▶
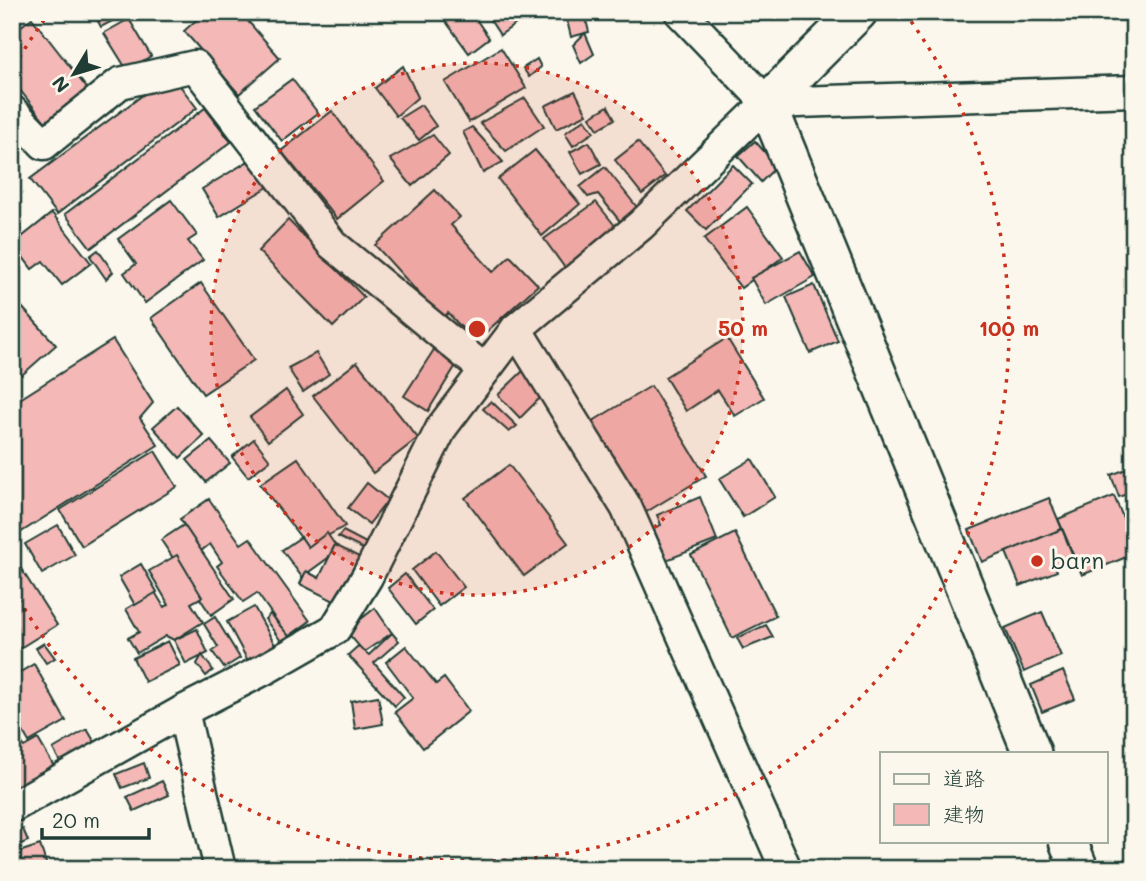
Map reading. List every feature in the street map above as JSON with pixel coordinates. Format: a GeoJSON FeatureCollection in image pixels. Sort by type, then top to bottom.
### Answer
{"type":"FeatureCollection","features":[{"type":"Feature","properties":{"kind":"street"},"geometry":{"type":"LineString","coordinates":[[680,12],[767,103],[1032,752]]}},
{"type":"Feature","properties":{"kind":"street"},"geometry":{"type":"LineString","coordinates":[[12,807],[335,629],[367,577],[442,427],[516,329],[641,225],[858,12]]}},
{"type":"Feature","properties":{"kind":"street"},"geometry":{"type":"LineString","coordinates":[[12,111],[44,144],[120,83],[195,66],[332,244],[485,370]]}},
{"type":"Feature","properties":{"kind":"street"},"geometry":{"type":"LineString","coordinates":[[767,103],[1134,91]]}},
{"type":"Feature","properties":{"kind":"street"},"geometry":{"type":"LineString","coordinates":[[516,329],[626,507],[786,869]]}},
{"type":"Feature","properties":{"kind":"street"},"geometry":{"type":"LineString","coordinates":[[183,711],[219,869]]}},
{"type":"Feature","properties":{"kind":"street"},"geometry":{"type":"LineString","coordinates":[[1068,842],[1079,869]]}},
{"type":"Feature","properties":{"kind":"building"},"geometry":{"type":"Polygon","coordinates":[[[12,12],[24,12],[12,20],[12,12]]]}},
{"type":"Feature","properties":{"kind":"building"},"geometry":{"type":"Polygon","coordinates":[[[93,12],[122,12],[124,15],[101,27],[93,12]]]}},
{"type":"Feature","properties":{"kind":"building"},"geometry":{"type":"Polygon","coordinates":[[[205,12],[240,12],[280,58],[239,94],[184,31],[205,12]]]}},
{"type":"Feature","properties":{"kind":"building"},"geometry":{"type":"Polygon","coordinates":[[[454,12],[471,12],[489,38],[469,53],[444,19],[454,12]]]}},
{"type":"Feature","properties":{"kind":"building"},"geometry":{"type":"Polygon","coordinates":[[[485,12],[533,12],[500,35],[485,12]]]}},
{"type":"Feature","properties":{"kind":"building"},"geometry":{"type":"Polygon","coordinates":[[[565,12],[584,12],[589,32],[571,37],[565,12]]]}},
{"type":"Feature","properties":{"kind":"building"},"geometry":{"type":"Polygon","coordinates":[[[32,18],[89,91],[47,124],[12,80],[12,33],[32,18]]]}},
{"type":"Feature","properties":{"kind":"building"},"geometry":{"type":"Polygon","coordinates":[[[129,19],[151,56],[127,70],[104,33],[129,19]]]}},
{"type":"Feature","properties":{"kind":"building"},"geometry":{"type":"Polygon","coordinates":[[[585,33],[594,54],[581,63],[573,45],[585,33]]]}},
{"type":"Feature","properties":{"kind":"building"},"geometry":{"type":"Polygon","coordinates":[[[501,48],[526,88],[469,122],[445,82],[501,48]]]}},
{"type":"Feature","properties":{"kind":"building"},"geometry":{"type":"Polygon","coordinates":[[[537,59],[541,67],[529,77],[523,68],[537,59]]]}},
{"type":"Feature","properties":{"kind":"building"},"geometry":{"type":"Polygon","coordinates":[[[403,66],[418,97],[396,116],[375,88],[403,66]]]}},
{"type":"Feature","properties":{"kind":"building"},"geometry":{"type":"Polygon","coordinates":[[[171,74],[197,108],[57,214],[30,179],[171,74]]]}},
{"type":"Feature","properties":{"kind":"building"},"geometry":{"type":"Polygon","coordinates":[[[292,79],[318,113],[282,141],[255,106],[292,79]]]}},
{"type":"Feature","properties":{"kind":"building"},"geometry":{"type":"Polygon","coordinates":[[[575,91],[587,114],[556,129],[545,106],[575,91]]]}},
{"type":"Feature","properties":{"kind":"building"},"geometry":{"type":"Polygon","coordinates":[[[525,98],[544,126],[506,151],[480,123],[525,98]]]}},
{"type":"Feature","properties":{"kind":"building"},"geometry":{"type":"Polygon","coordinates":[[[421,105],[436,126],[419,140],[400,118],[421,105]]]}},
{"type":"Feature","properties":{"kind":"building"},"geometry":{"type":"Polygon","coordinates":[[[608,106],[615,119],[598,129],[590,117],[608,106]]]}},
{"type":"Feature","properties":{"kind":"building"},"geometry":{"type":"Polygon","coordinates":[[[205,108],[231,142],[91,248],[65,214],[205,108]]]}},
{"type":"Feature","properties":{"kind":"building"},"geometry":{"type":"Polygon","coordinates":[[[332,111],[384,181],[337,219],[281,151],[332,111]]]}},
{"type":"Feature","properties":{"kind":"building"},"geometry":{"type":"Polygon","coordinates":[[[585,119],[594,132],[573,146],[565,133],[585,119]]]}},
{"type":"Feature","properties":{"kind":"building"},"geometry":{"type":"Polygon","coordinates":[[[472,127],[503,162],[483,173],[463,132],[472,127]]]}},
{"type":"Feature","properties":{"kind":"building"},"geometry":{"type":"Polygon","coordinates":[[[433,135],[449,155],[412,186],[390,159],[433,135]]]}},
{"type":"Feature","properties":{"kind":"building"},"geometry":{"type":"Polygon","coordinates":[[[755,141],[777,166],[761,182],[738,156],[755,141]]]}},
{"type":"Feature","properties":{"kind":"building"},"geometry":{"type":"Polygon","coordinates":[[[589,142],[601,164],[582,174],[570,152],[589,142]]]}},
{"type":"Feature","properties":{"kind":"building"},"geometry":{"type":"Polygon","coordinates":[[[638,142],[665,176],[642,194],[615,160],[638,142]]]}},
{"type":"Feature","properties":{"kind":"building"},"geometry":{"type":"Polygon","coordinates":[[[535,150],[580,204],[542,236],[498,179],[535,150]]]}},
{"type":"Feature","properties":{"kind":"building"},"geometry":{"type":"Polygon","coordinates":[[[252,159],[268,187],[219,217],[202,189],[252,159]]]}},
{"type":"Feature","properties":{"kind":"building"},"geometry":{"type":"Polygon","coordinates":[[[733,165],[752,184],[706,230],[687,211],[733,165]]]}},
{"type":"Feature","properties":{"kind":"building"},"geometry":{"type":"Polygon","coordinates":[[[605,167],[640,211],[623,225],[598,194],[588,197],[580,187],[605,167]]]}},
{"type":"Feature","properties":{"kind":"building"},"geometry":{"type":"Polygon","coordinates":[[[435,190],[460,217],[451,225],[493,272],[510,256],[538,285],[475,342],[448,313],[442,319],[375,245],[435,190]]]}},
{"type":"Feature","properties":{"kind":"building"},"geometry":{"type":"Polygon","coordinates":[[[171,200],[197,235],[188,241],[203,260],[145,303],[124,273],[136,264],[118,239],[171,200]]]}},
{"type":"Feature","properties":{"kind":"building"},"geometry":{"type":"Polygon","coordinates":[[[596,202],[616,227],[565,268],[544,239],[596,202]]]}},
{"type":"Feature","properties":{"kind":"building"},"geometry":{"type":"Polygon","coordinates":[[[747,207],[783,257],[741,288],[704,239],[747,207]]]}},
{"type":"Feature","properties":{"kind":"building"},"geometry":{"type":"Polygon","coordinates":[[[52,213],[91,263],[62,285],[43,261],[32,269],[13,244],[52,213]]]}},
{"type":"Feature","properties":{"kind":"building"},"geometry":{"type":"Polygon","coordinates":[[[288,220],[364,297],[333,327],[258,251],[288,220]]]}},
{"type":"Feature","properties":{"kind":"building"},"geometry":{"type":"Polygon","coordinates":[[[98,250],[113,272],[106,279],[90,256],[98,250]]]}},
{"type":"Feature","properties":{"kind":"building"},"geometry":{"type":"Polygon","coordinates":[[[800,251],[815,277],[766,305],[751,278],[800,251]]]}},
{"type":"Feature","properties":{"kind":"building"},"geometry":{"type":"Polygon","coordinates":[[[201,283],[254,360],[203,394],[151,318],[201,283]]]}},
{"type":"Feature","properties":{"kind":"building"},"geometry":{"type":"Polygon","coordinates":[[[814,285],[838,341],[810,353],[786,297],[814,285]]]}},
{"type":"Feature","properties":{"kind":"building"},"geometry":{"type":"Polygon","coordinates":[[[12,296],[56,345],[22,375],[12,365],[12,296]]]}},
{"type":"Feature","properties":{"kind":"building"},"geometry":{"type":"Polygon","coordinates":[[[727,338],[764,398],[735,416],[718,390],[686,411],[665,377],[727,338]]]}},
{"type":"Feature","properties":{"kind":"building"},"geometry":{"type":"Polygon","coordinates":[[[113,340],[153,403],[140,418],[158,445],[12,538],[12,404],[113,340]]]}},
{"type":"Feature","properties":{"kind":"building"},"geometry":{"type":"Polygon","coordinates":[[[435,348],[458,362],[428,411],[404,396],[435,348]]]}},
{"type":"Feature","properties":{"kind":"building"},"geometry":{"type":"Polygon","coordinates":[[[316,353],[329,374],[303,392],[288,368],[316,353]]]}},
{"type":"Feature","properties":{"kind":"building"},"geometry":{"type":"Polygon","coordinates":[[[357,362],[418,438],[373,473],[313,396],[357,362]]]}},
{"type":"Feature","properties":{"kind":"building"},"geometry":{"type":"Polygon","coordinates":[[[525,369],[547,391],[520,418],[498,395],[525,369]]]}},
{"type":"Feature","properties":{"kind":"building"},"geometry":{"type":"Polygon","coordinates":[[[651,386],[706,476],[643,514],[588,424],[651,386]]]}},
{"type":"Feature","properties":{"kind":"building"},"geometry":{"type":"Polygon","coordinates":[[[286,390],[303,414],[268,441],[250,417],[286,390]]]}},
{"type":"Feature","properties":{"kind":"building"},"geometry":{"type":"Polygon","coordinates":[[[491,401],[517,426],[509,432],[483,409],[491,401]]]}},
{"type":"Feature","properties":{"kind":"building"},"geometry":{"type":"Polygon","coordinates":[[[177,406],[204,436],[180,458],[153,427],[177,406]]]}},
{"type":"Feature","properties":{"kind":"building"},"geometry":{"type":"Polygon","coordinates":[[[254,439],[270,460],[248,477],[232,457],[254,439]]]}},
{"type":"Feature","properties":{"kind":"building"},"geometry":{"type":"Polygon","coordinates":[[[211,441],[230,463],[206,482],[187,460],[211,441]]]}},
{"type":"Feature","properties":{"kind":"building"},"geometry":{"type":"Polygon","coordinates":[[[155,451],[177,487],[82,546],[60,510],[155,451]]]}},
{"type":"Feature","properties":{"kind":"building"},"geometry":{"type":"Polygon","coordinates":[[[298,458],[345,526],[308,547],[260,484],[298,458]]]}},
{"type":"Feature","properties":{"kind":"building"},"geometry":{"type":"Polygon","coordinates":[[[752,459],[775,497],[743,517],[719,479],[752,459]]]}},
{"type":"Feature","properties":{"kind":"building"},"geometry":{"type":"Polygon","coordinates":[[[509,465],[568,543],[524,576],[465,498],[509,465]]]}},
{"type":"Feature","properties":{"kind":"building"},"geometry":{"type":"Polygon","coordinates":[[[1134,466],[1134,491],[1119,497],[1111,475],[1134,466]]]}},
{"type":"Feature","properties":{"kind":"building"},"geometry":{"type":"Polygon","coordinates":[[[367,483],[388,500],[369,524],[348,508],[367,483]]]}},
{"type":"Feature","properties":{"kind":"building"},"geometry":{"type":"Polygon","coordinates":[[[1114,496],[1134,544],[1134,554],[1082,575],[1058,519],[1114,496]]]}},
{"type":"Feature","properties":{"kind":"building"},"geometry":{"type":"Polygon","coordinates":[[[700,497],[717,540],[659,563],[646,531],[661,525],[657,515],[700,497]]]}},
{"type":"Feature","properties":{"kind":"building"},"geometry":{"type":"Polygon","coordinates":[[[1049,498],[1062,529],[982,562],[969,530],[1049,498]]]}},
{"type":"Feature","properties":{"kind":"building"},"geometry":{"type":"Polygon","coordinates":[[[209,499],[241,544],[250,538],[310,621],[288,637],[257,593],[243,602],[217,566],[222,562],[210,544],[201,551],[180,519],[209,499]]]}},
{"type":"Feature","properties":{"kind":"building"},"geometry":{"type":"Polygon","coordinates":[[[58,525],[75,555],[42,574],[25,544],[58,525]]]}},
{"type":"Feature","properties":{"kind":"building"},"geometry":{"type":"Polygon","coordinates":[[[184,525],[234,599],[211,615],[161,540],[184,525]]]}},
{"type":"Feature","properties":{"kind":"building","name":"barn"},"geometry":{"type":"Polygon","coordinates":[[[1062,529],[1074,558],[1055,565],[1057,571],[1020,586],[1006,552],[1062,529]]]}},
{"type":"Feature","properties":{"kind":"building"},"geometry":{"type":"Polygon","coordinates":[[[343,531],[370,545],[365,550],[338,537],[343,531]]]}},
{"type":"Feature","properties":{"kind":"building"},"geometry":{"type":"Polygon","coordinates":[[[327,533],[335,545],[328,558],[302,577],[282,550],[301,537],[308,547],[327,533]]]}},
{"type":"Feature","properties":{"kind":"building"},"geometry":{"type":"Polygon","coordinates":[[[735,533],[776,616],[732,638],[691,555],[735,533]]]}},
{"type":"Feature","properties":{"kind":"building"},"geometry":{"type":"Polygon","coordinates":[[[335,545],[359,557],[336,602],[300,584],[306,571],[319,578],[335,545]]]}},
{"type":"Feature","properties":{"kind":"building"},"geometry":{"type":"Polygon","coordinates":[[[436,551],[464,587],[439,606],[412,570],[436,551]]]}},
{"type":"Feature","properties":{"kind":"building"},"geometry":{"type":"Polygon","coordinates":[[[177,555],[202,597],[191,603],[203,622],[174,640],[166,636],[137,653],[128,638],[139,632],[126,609],[155,592],[164,607],[169,605],[149,571],[177,555]]]}},
{"type":"Feature","properties":{"kind":"building"},"geometry":{"type":"Polygon","coordinates":[[[18,564],[57,625],[12,653],[12,567],[18,564]]]}},
{"type":"Feature","properties":{"kind":"building"},"geometry":{"type":"Polygon","coordinates":[[[141,564],[157,592],[135,605],[119,577],[141,564]]]}},
{"type":"Feature","properties":{"kind":"building"},"geometry":{"type":"Polygon","coordinates":[[[405,574],[433,610],[416,624],[388,588],[405,574]]]}},
{"type":"Feature","properties":{"kind":"building"},"geometry":{"type":"Polygon","coordinates":[[[254,607],[275,645],[248,661],[227,622],[254,607]]]}},
{"type":"Feature","properties":{"kind":"building"},"geometry":{"type":"Polygon","coordinates":[[[375,608],[392,633],[364,652],[346,631],[375,608]]]}},
{"type":"Feature","properties":{"kind":"building","name":"barn"},"geometry":{"type":"Polygon","coordinates":[[[1042,612],[1061,656],[1024,672],[1005,628],[1042,612]]]}},
{"type":"Feature","properties":{"kind":"building"},"geometry":{"type":"Polygon","coordinates":[[[270,614],[289,636],[281,641],[265,619],[270,614]]]}},
{"type":"Feature","properties":{"kind":"building"},"geometry":{"type":"Polygon","coordinates":[[[215,617],[240,658],[224,668],[212,651],[218,647],[204,624],[215,617]]]}},
{"type":"Feature","properties":{"kind":"building"},"geometry":{"type":"Polygon","coordinates":[[[766,625],[773,637],[743,649],[737,638],[766,625]]]}},
{"type":"Feature","properties":{"kind":"building"},"geometry":{"type":"Polygon","coordinates":[[[197,629],[208,653],[186,664],[174,640],[197,629]]]}},
{"type":"Feature","properties":{"kind":"building"},"geometry":{"type":"Polygon","coordinates":[[[392,633],[399,641],[374,663],[404,697],[395,706],[348,655],[358,646],[369,655],[392,633]]]}},
{"type":"Feature","properties":{"kind":"building"},"geometry":{"type":"Polygon","coordinates":[[[168,641],[180,665],[145,682],[133,658],[168,641]]]}},
{"type":"Feature","properties":{"kind":"building"},"geometry":{"type":"Polygon","coordinates":[[[44,643],[55,658],[46,663],[36,648],[44,643]]]}},
{"type":"Feature","properties":{"kind":"building"},"geometry":{"type":"Polygon","coordinates":[[[406,646],[436,684],[444,678],[469,711],[423,748],[395,712],[413,698],[386,662],[406,646]]]}},
{"type":"Feature","properties":{"kind":"building"},"geometry":{"type":"Polygon","coordinates":[[[202,655],[213,670],[206,676],[197,664],[202,655]]]}},
{"type":"Feature","properties":{"kind":"building"},"geometry":{"type":"Polygon","coordinates":[[[34,664],[66,721],[29,742],[12,713],[12,677],[34,664]]]}},
{"type":"Feature","properties":{"kind":"building"},"geometry":{"type":"Polygon","coordinates":[[[1063,671],[1075,699],[1042,712],[1031,685],[1063,671]]]}},
{"type":"Feature","properties":{"kind":"building"},"geometry":{"type":"Polygon","coordinates":[[[378,696],[383,724],[355,729],[351,701],[378,696]]]}},
{"type":"Feature","properties":{"kind":"building"},"geometry":{"type":"Polygon","coordinates":[[[87,729],[97,746],[63,767],[53,749],[87,729]]]}},
{"type":"Feature","properties":{"kind":"building"},"geometry":{"type":"Polygon","coordinates":[[[38,739],[55,768],[12,795],[12,745],[20,740],[24,747],[38,739]]]}},
{"type":"Feature","properties":{"kind":"building"},"geometry":{"type":"Polygon","coordinates":[[[144,763],[149,778],[122,788],[116,774],[144,763]]]}},
{"type":"Feature","properties":{"kind":"building"},"geometry":{"type":"Polygon","coordinates":[[[162,781],[169,795],[134,811],[127,797],[162,781]]]}},
{"type":"Feature","properties":{"kind":"building"},"geometry":{"type":"Polygon","coordinates":[[[23,829],[28,841],[12,848],[12,834],[23,829]]]}},
{"type":"Feature","properties":{"kind":"building"},"geometry":{"type":"Polygon","coordinates":[[[40,845],[48,869],[18,869],[13,854],[40,845]]]}},
{"type":"Feature","properties":{"kind":"place","name":"barn"},"geometry":{"type":"Point","coordinates":[1037,561]}}]}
◀
**WHAT IS BEING ASKED:** Using the records above, count every line that includes the word "name", and state the number only.

**OUTPUT:** 3